Since our registry system is written in PHP, we needed an implementation of the token bucket algorithm in that language. Some existing implementations already exist, but were not compatible with the (rather old) operating system and PHP version we currently have deployed in production, so we need to roll our own. This was then integrated into the general-purpose “CRC” foundation library which supports our registry software, and which is also used by our some of sister companies.
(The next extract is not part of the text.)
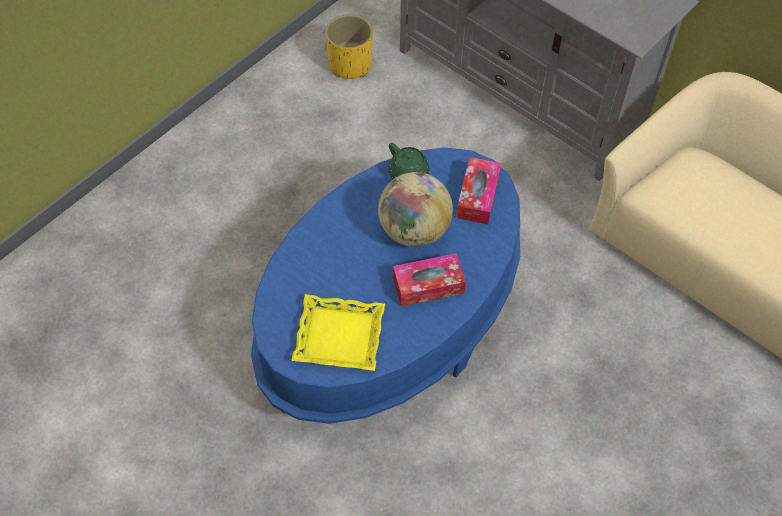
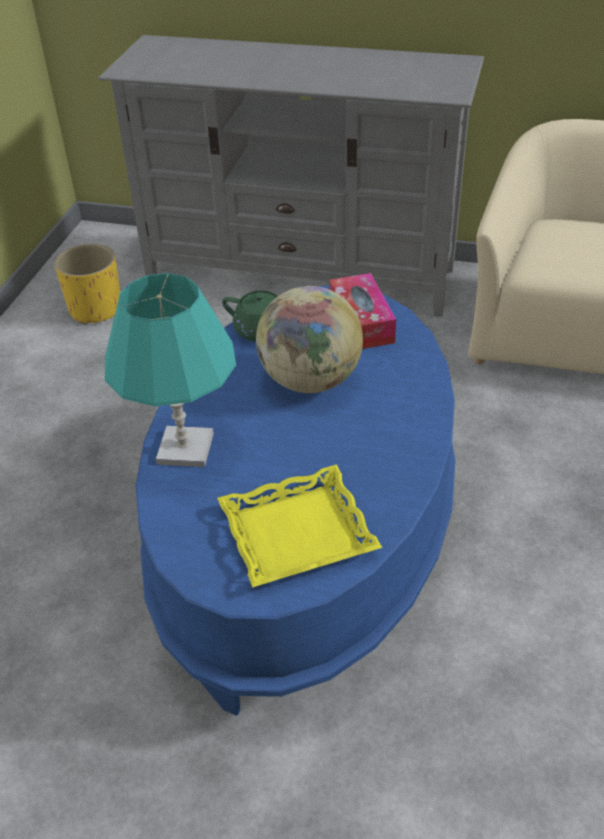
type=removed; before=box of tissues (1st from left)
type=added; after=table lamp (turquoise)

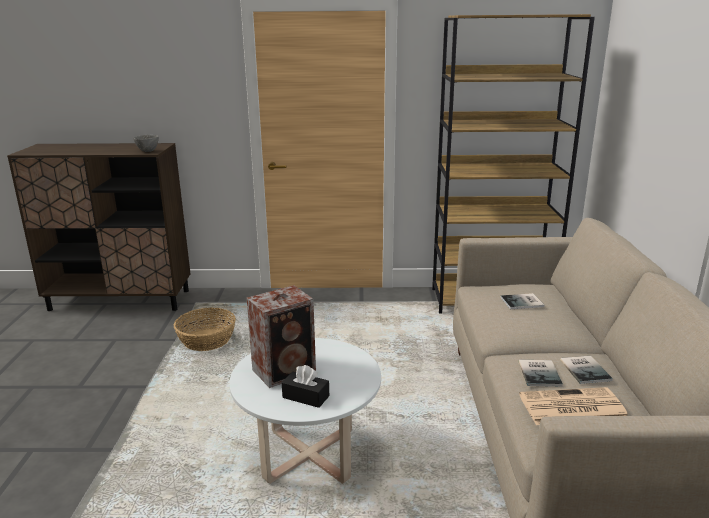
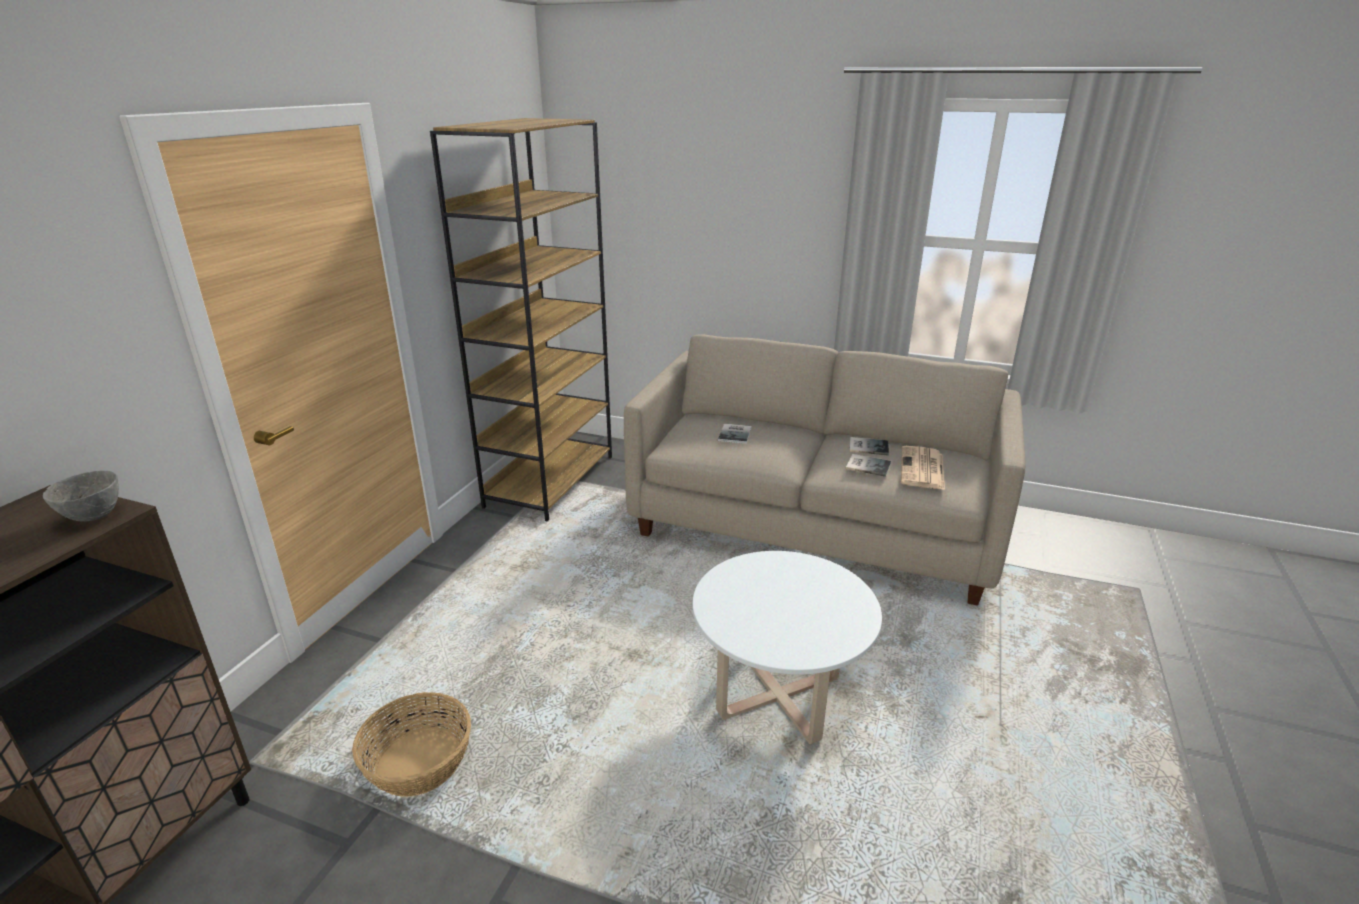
type=removed; before=audio speaker
type=removed; before=box of tissues (blackish)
Here’s the core of the implementation, an object method which returns a boolean if the client has hit a rate limit. The key() method is a way of turning a client identifer such as an IP address into a key that is unique for the specific application. The cache object property is an instance of the memcache class (not to be confused with the memcached class, no, we don’t know why PHP has two memcached client classes either!).

/**
* check if the given client is rate-limited
* @param string $id client ID, such as user ID or IP address
* @param integer $limit
* @param integer $window
* @return boolean true if rate limit exceeded
*/
function check($id, $limit, $window=300) {

  // generate a unique key for this client
  $key = $this->key($id);

  // generate lock key
  $lock_key = "{$key}_lock";

  // get the current time in milliseconds since 1970-01-01T00:00:00.0Z
  // we use milliseconds to give us some granularity in the case where a client is making concurrent requests
  $now = floor(1000 * microtime(true));

  // we discard any buckets older than this
  $floor = floor(1000 * (microtime(true) - $window));

  // attempt to lock the cache, try ten times, sleeping 25ms between each attempt
  $have_lock = false;
  for ($i = 0 ; $i < 10 ; $i++) {
    if ($this->cache->add($lock_key, 1, NULL, 15)) {
      usleep(25000);

    } else {
      $have_lock = true;
      break;

    }
  }

  // unable to obtain lock so fail open
  if (!$have_lock) {
    trigger_error("Unable to obtain lock ob {$key}", E_USER_WARNING);
    return false;
  }

  // get the bucket for this client
  $bucket = $this->cache->get($key);

  // nothing in cache, so initialise
  if (!is_array($bucket) || $bucket['filled'] < $floor) $bucket = array(
    'tokens' => 1000 * $limit, // we use multiples of 1,000 so that floor() doesn't always add zero when there is a very small gap between requests
    'filled' => $now,
  );

  if ($bucket['filled'] < $now) {
    // we need to top the bucket up

    // how many milliseconds have elapsed since the bucket was last topped up?
    $dt = $now - $bucket['filled'];

    // work out the rate (per millisecond)
    $rate = $limit / (1000 * $window);

    // calculate how many tokens to add:
    $new = floor(1000 * $dt * $rate);

    // top up the bucket
    $bucket['tokens'] += $new;
    $bucket['filled']  = $now;
  }

  // decrement the token counter
  $bucket['tokens'] -= 1000;

  // store the updated bucket back in the cache
  $this->cache->set($key, $bucket);

  // free the lock
  $this->cache->delete($lock_key);

  // client is rate limited if they have no tokens left
  return ($bucket['tokens'] < 0);
}

This allows us to implemement a per-IP rate limit on login forms across our system, without having to maintain a lot of data in a relational database.